Zwölf nutzen gleiche EDV

Viele Kabel, große Wirkung: Meinhards Bürgermeister Hans Giller zeigt Regierungspräsident Lübcke den Server, den zwölf Kommunen nutzen. Foto: Stück

Grebendorf. In der elektronischen Datenverarbeitung (EDV) sind zwölf von 16 Kommunen im Werra-Meißner-Kreis jetzt eine interkommunale Zusammenarbeit eingegangen. Dadurch soll sich ein Einsparpotential in Höhe von 200 000 Euro ergeben. Aus dem Landesausgleichsstock wurde die Initiative der Städte und Gemeinden mit 100 000 Euro gefördert. Regierungspräsident Dr. Walter Lübcke kam am Dienstag nach Grebendorf, um das Geld zu übergeben.

Angefangen hatte alles mit Bad Sooden-Allendorf, Neu-Eichenberg und Witzenhausen. Die drei Kommunen haben sich als erste die EDV geteilt. Jetzt sind Meinhard, Herleshausen, Sontra, Wanfried, Waldkappel, Wehretal, Ringgau, Berkatal und Weißenborn ebenfalls beigetreten. Die Systemadministratoren von Witzenhausen haben die neue Anlage eingerichtet und zum Laufen gebracht. Und das, obwohl der Hauptserver erst nachträglich geliefert wurde. Der Server ist in der Gemeindeverwaltung von Grebendorf stationiert. Das hat seinen guten Grund. An diesem Standort besteht die schnellste Internetverbindung aller zwölf Mitgliedskommunen.

Das Einsparpotenzial ist gewaltig. Die einzelnen Kommunen brauchen keinen eigenen Server mehr (9000 Euro). Außerdem entfällt ein sogenannter Exchange-Server (15 000 Euro). Die Städte und Gemeinden sparen für Energie (6000 Euro) und Lizenzgebühren (10 000 Euro). Außerdem werden Außenstellen wie Kindergärten und Bauhöfe eingebunden (10 000 Euro). Das sind 50 000 Euro weniger, die die Kommunen jedes Jahr zahlen müssen.

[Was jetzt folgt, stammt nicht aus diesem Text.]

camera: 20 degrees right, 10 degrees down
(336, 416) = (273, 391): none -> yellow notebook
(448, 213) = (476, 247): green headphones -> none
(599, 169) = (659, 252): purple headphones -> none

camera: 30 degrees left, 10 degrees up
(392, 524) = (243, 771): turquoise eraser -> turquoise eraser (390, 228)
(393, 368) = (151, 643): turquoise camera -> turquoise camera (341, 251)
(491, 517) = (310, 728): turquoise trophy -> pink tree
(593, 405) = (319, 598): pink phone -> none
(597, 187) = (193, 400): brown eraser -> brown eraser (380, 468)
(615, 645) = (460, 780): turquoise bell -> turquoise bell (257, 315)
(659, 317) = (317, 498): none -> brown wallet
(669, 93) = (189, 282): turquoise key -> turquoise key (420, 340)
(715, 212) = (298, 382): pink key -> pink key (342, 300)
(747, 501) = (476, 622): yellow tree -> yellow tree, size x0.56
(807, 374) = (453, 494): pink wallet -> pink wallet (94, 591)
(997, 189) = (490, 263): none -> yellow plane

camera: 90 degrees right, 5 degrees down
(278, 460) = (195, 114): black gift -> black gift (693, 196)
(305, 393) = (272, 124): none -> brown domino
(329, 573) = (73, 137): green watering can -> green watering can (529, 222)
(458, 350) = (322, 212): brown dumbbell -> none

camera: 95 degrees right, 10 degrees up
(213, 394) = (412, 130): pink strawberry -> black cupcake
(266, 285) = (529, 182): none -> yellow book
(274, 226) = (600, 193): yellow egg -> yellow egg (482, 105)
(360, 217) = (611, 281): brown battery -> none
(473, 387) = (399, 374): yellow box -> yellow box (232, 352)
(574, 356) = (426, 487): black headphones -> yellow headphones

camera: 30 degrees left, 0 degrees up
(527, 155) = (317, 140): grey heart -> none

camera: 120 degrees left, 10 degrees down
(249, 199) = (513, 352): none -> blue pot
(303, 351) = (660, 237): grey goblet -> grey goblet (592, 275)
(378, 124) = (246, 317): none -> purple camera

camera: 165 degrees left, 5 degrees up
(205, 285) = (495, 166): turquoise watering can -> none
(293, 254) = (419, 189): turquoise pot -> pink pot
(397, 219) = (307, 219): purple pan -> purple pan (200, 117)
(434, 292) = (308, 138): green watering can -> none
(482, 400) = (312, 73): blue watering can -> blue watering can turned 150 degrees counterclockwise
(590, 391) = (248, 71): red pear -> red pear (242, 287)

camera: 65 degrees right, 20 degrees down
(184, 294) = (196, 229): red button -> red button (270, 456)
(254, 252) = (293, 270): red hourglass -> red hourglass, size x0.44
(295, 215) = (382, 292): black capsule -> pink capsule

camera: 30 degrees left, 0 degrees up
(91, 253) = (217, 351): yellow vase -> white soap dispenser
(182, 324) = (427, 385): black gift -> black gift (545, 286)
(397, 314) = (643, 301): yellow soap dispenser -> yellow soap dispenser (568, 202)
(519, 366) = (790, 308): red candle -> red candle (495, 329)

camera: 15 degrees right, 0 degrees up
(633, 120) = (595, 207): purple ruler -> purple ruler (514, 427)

In vier Jahren summieren sich die Einsparungen auf 200 000 Euro.

Die Umstellung sei jetzt gerade passend, sagt Meinhards Bürgermeister Hans Giller, weil auf die Kommunen neue Herausforderungen zukommen. Unter anderem wird das Betriebssystem von Windows XP auf Windows 7 umgestellt. Eine gut funktionierende EDV in den Verwaltungen erhöhe die Bürgerfreundlichkeit, sagt Regierungspräsident Lübcke.